Now errors distinguish between missing DKIM singature, missing DNS entry or invalid DKIM signature.
2024-01-15 02:36:10 +00:00 · 2024-01-15 02:36:10 +00:00 · 700256c273
commit 700256c273
parent d575d62b18
1 changed files with 26 additions and 12 deletions
--- a/cmdeploy/src/cmdeploy/rspamd/force_actions.conf
+++ b/cmdeploy/src/cmdeploy/rspamd/force_actions.conf
@ -1,19 +1,32 @@
 rules {
-    # Reject on missing or invalid DKIM signature.
-    #
-    # We require DKIM signature on incoming mails regardless of DMARC policy.
-    #
-    # - R_DKIM_REJECT: DKIM reject inserted by `dkim` module.
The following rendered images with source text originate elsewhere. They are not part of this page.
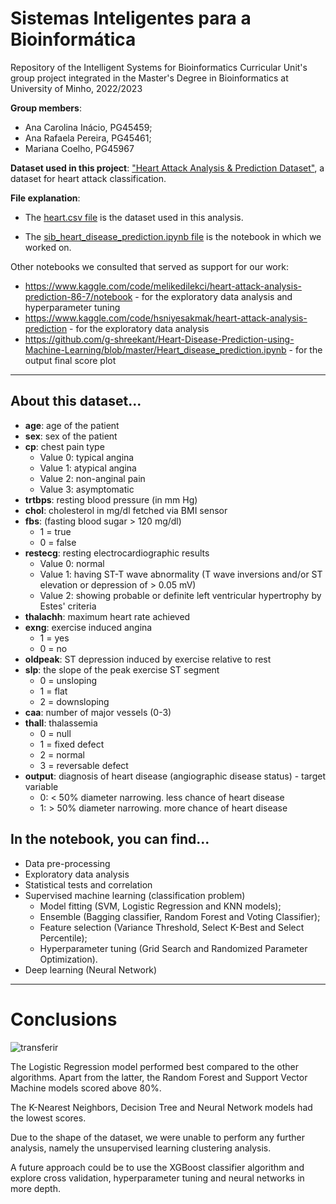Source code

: # Sistemas Inteligentes para a Bioinformática
Repository of the Intelligent Systems for Bioinformatics Curricular Unit's group project integrated in the Master's Degree in Bioinformatics at University of Minho, 2022/2023

**Group members**:
- Ana Carolina Inácio, PG45459;
- Ana Rafaela Pereira, PG45461;
- Mariana Coelho, PG45967

**Dataset used in this project**:
["Heart Attack Analysis & Prediction Dataset"](https://www.kaggle.com/datasets/rashikrahmanpritom/heart-attack-analysis-prediction-dataset), a dataset for heart attack classification.

**File explanation**:
- The [heart.csv file](https://github.com/anarspereira/heart-disease-prediction/blob/c5dda01f4a0354a3cca7dd84851695d016ef64fb/heart.csv) is the dataset used in this analysis.

- The [sib_heart_disease_prediction.ipynb file](https://github.com/anarspereira/heart-disease-prediction/blob/c5dda01f4a0354a3cca7dd84851695d016ef64fb/sib_heart_disease_prediction.ipynb) is the notebook in which we worked on.


Other notebooks we consulted that served as support for our work:
- https://www.kaggle.com/code/melikedilekci/heart-attack-analysis-prediction-86-7/notebook - for the exploratory data analysis and hyperparameter tuning
- https://www.kaggle.com/code/hsniyesakmak/heart-attack-analysis-prediction - for the exploratory data analysis
- https://github.com/g-shreekant/Heart-Disease-Prediction-using-Machine-Learning/blob/master/Heart_disease_prediction.ipynb - for the output final score plot

-----

## About this dataset...
- **age**: age of the patient
- **sex**: sex of the patient
- **cp**: chest pain type
  - Value 0: typical angina
  - Value 1: atypical angina
  - Value 2: non-anginal pain
  - Value 3: asymptomatic
- **trtbps**: resting blood pressure (in mm Hg)
- **chol**: cholesterol in mg/dl fetched via BMI sensor
- **fbs**: (fasting blood sugar > 120 mg/dl)
  - 1 = true
  - 0 = false
- **restecg**: resting electrocardiographic results
  - Value 0: normal
  - Value 1: having ST-T wave abnormality (T wave inversions and/or ST elevation or depression of > 0.05 mV)
  - Value 2: showing probable or definite left ventricular hypertrophy by Estes' criteria
- **thalachh**: maximum heart rate achieved
- **exng**: exercise induced angina
  - 1 = yes
  - 0 = no
- **oldpeak**: ST depression induced by exercise relative to rest
- **slp**: the slope of the peak exercise ST segment
  - 0 = unsloping
  - 1 = flat
  - 2 = downsloping
- **caa**: number of major vessels (0-3)
- **thall**: thalassemia
  - 0 = null
  - 1 = fixed defect
  - 2 = normal
  - 3 = reversable defect
- **output**: diagnosis of heart disease (angiographic disease status) - target variable
  - 0: < 50% diameter narrowing. less chance of heart disease
  - 1: > 50% diameter narrowing. more chance of heart disease


## In the notebook, you can find...
- Data pre-processing
- Exploratory data analysis
- Statistical tests and correlation
- Supervised machine learning (classification problem)
  - Model fitting (SVM, Logistic Regression and KNN models);
  - Ensemble (Bagging classifier, Random Forest and Voting Classifier);
  - Feature selection (Variance Threshold, Select K-Best and Select Percentile);
  - Hyperparameter tuning (Grid Search and Randomized Parameter Optimization).
- Deep learning (Neural Network)

-----

# Conclusions
![transferir](https://user-images.githubusercontent.com/98289507/216116177-e249240d-4563-4d9b-b67b-4c684c66bf26.png)

The Logistic Regression model performed best compared to the other algorithms. Apart from the latter, the Random Forest and Support Vector Machine models scored above 80%.

The K-Nearest Neighbors, Decision Tree and Neural Network models had the lowest scores.

Due to the shape of the dataset, we were unable to perform any further analysis, namely the unsupervised learning clustering analysis.

A future approach could be to use the XGBoost classifier algorithm and explore cross validation, hyperparameter tuning and neural networks in more depth.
-    # - R_DKIM_PERMFAIL: permanent failure inserted by `dkim` module e.g. no DKIM DNS record found.
-    # - No DKIM signing (R_DKIM_NA symbol inserted by `dkim` module)
-    REJECT_DKIM {
+    ## Reject on missing or invalid DKIM signatures.
+    ##
+    ## We require DKIM signature on incoming mails regardless of DMARC policy.
+
+    # R_DKIM_REJECT: DKIM reject inserted by `dkim` module.
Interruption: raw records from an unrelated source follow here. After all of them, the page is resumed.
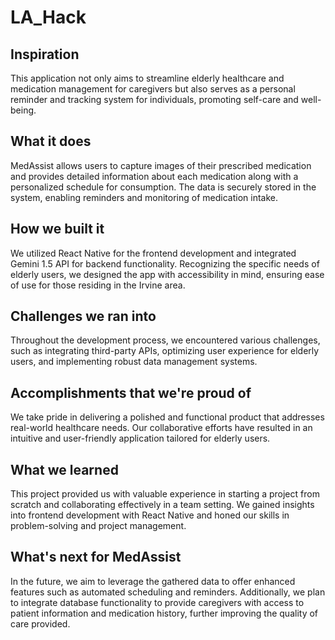 # LA_Hack

## Inspiration
This application not only aims to streamline elderly healthcare and medication management for caregivers but also serves as a personal reminder and tracking system for individuals, promoting self-care and well-being.

## What it does
MedAssist allows users to capture images of their prescribed medication and provides detailed information about each medication along with a personalized schedule for consumption. The data is securely stored in the system, enabling reminders and monitoring of medication intake.

## How we built it
We utilized React Native for the frontend development and integrated Gemini 1.5 API for backend functionality. Recognizing the specific needs of elderly users, we designed the app with accessibility in mind, ensuring ease of use for those residing in the Irvine area.

## Challenges we ran into
Throughout the development process, we encountered various challenges, such as integrating third-party APIs, optimizing user experience for elderly users, and implementing robust data management systems.

## Accomplishments that we're proud of
We take pride in delivering a polished and functional product that addresses real-world healthcare needs. Our collaborative efforts have resulted in an intuitive and user-friendly application tailored for elderly users.

## What we learned
This project provided us with valuable experience in starting a project from scratch and collaborating effectively in a team setting. We gained insights into frontend development with React Native and honed our skills in problem-solving and project management.

## What's next for MedAssist
In the future, we aim to leverage the gathered data to offer enhanced features such as automated scheduling and reminders. Additionally, we plan to integrate database functionality to provide caregivers with access to patient information and medication history, further improving the quality of care provided.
+    REJECT_INVALID_DKIM {
        action = "reject";
-        expression = "R_DKIM_REJECT | R_DKIM_PERMFAIL | R_DKIM_NA";
-        message = "Rejected due to missing or invalid DKIM signature";
+        expression = "R_DKIM_REJECT";
+        message = "Rejected due to invalid DKIM signature";
    }

-    # Reject on SPF failure.
-    #
+    # R_DKIM_PERMFAIL: permanent failure inserted by `dkim` module e.g. no DKIM DNS record found.
+    REJECT_PERMFAIL_DKIM {
+        action = "reject";
+        expression = "R_DKIM_PERMFAIL";
+        message = "Rejected due to missing DKIM DNS entry";
+    }
+
+    # No DKIM signature (R_DKIM_NA symbol inserted by `dkim` module).
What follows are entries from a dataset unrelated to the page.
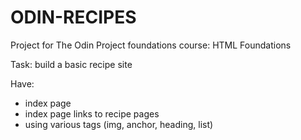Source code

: # ODIN-RECIPES

Project for The Odin Project foundations course: HTML Foundations  

Task: build a basic recipe site  

Have:  
- index page
- index page links to recipe pages
- using various tags (img, anchor, heading, list)  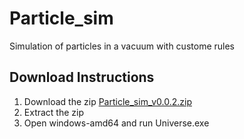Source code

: # Particle_sim
Simulation of particles in a vacuum with custome rules

## Download Instructions

1. Download the zip 
[Particle_sim_v0.0.2.zip](https://github.com/gixorian/Particle_sim/releases/download/alpha_v0.0.2/Particle_sim_v0.0.2.zip)
2. Extract the zip
3. Open windows-amd64 and run Universe.exe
+    REJECT_MISSING_DKIM {
+        action = "reject";
+        expression = "R_DKIM_NA";
+        message = "Rejected due to missing DKIM signature";
+    }
+
+
+    ## Reject on SPF failure.
+
    # - SPF failure (R_SPF_FAIL)
    # - SPF permanent failure, e.g. failed to resolve DNS record referenced from SPF (R_SPF_PERMFAIL)
    REJECT_SPF {
@ -29,6 +42,7 @@ rules {
        message = "Rejected due to DMARC policy";
    }

+
    # Do not reject if:
    # - R_DKIM_TEMPFAIL, it is a DNS resolution failure
    #   and we do not want to lose messages because of faulty network.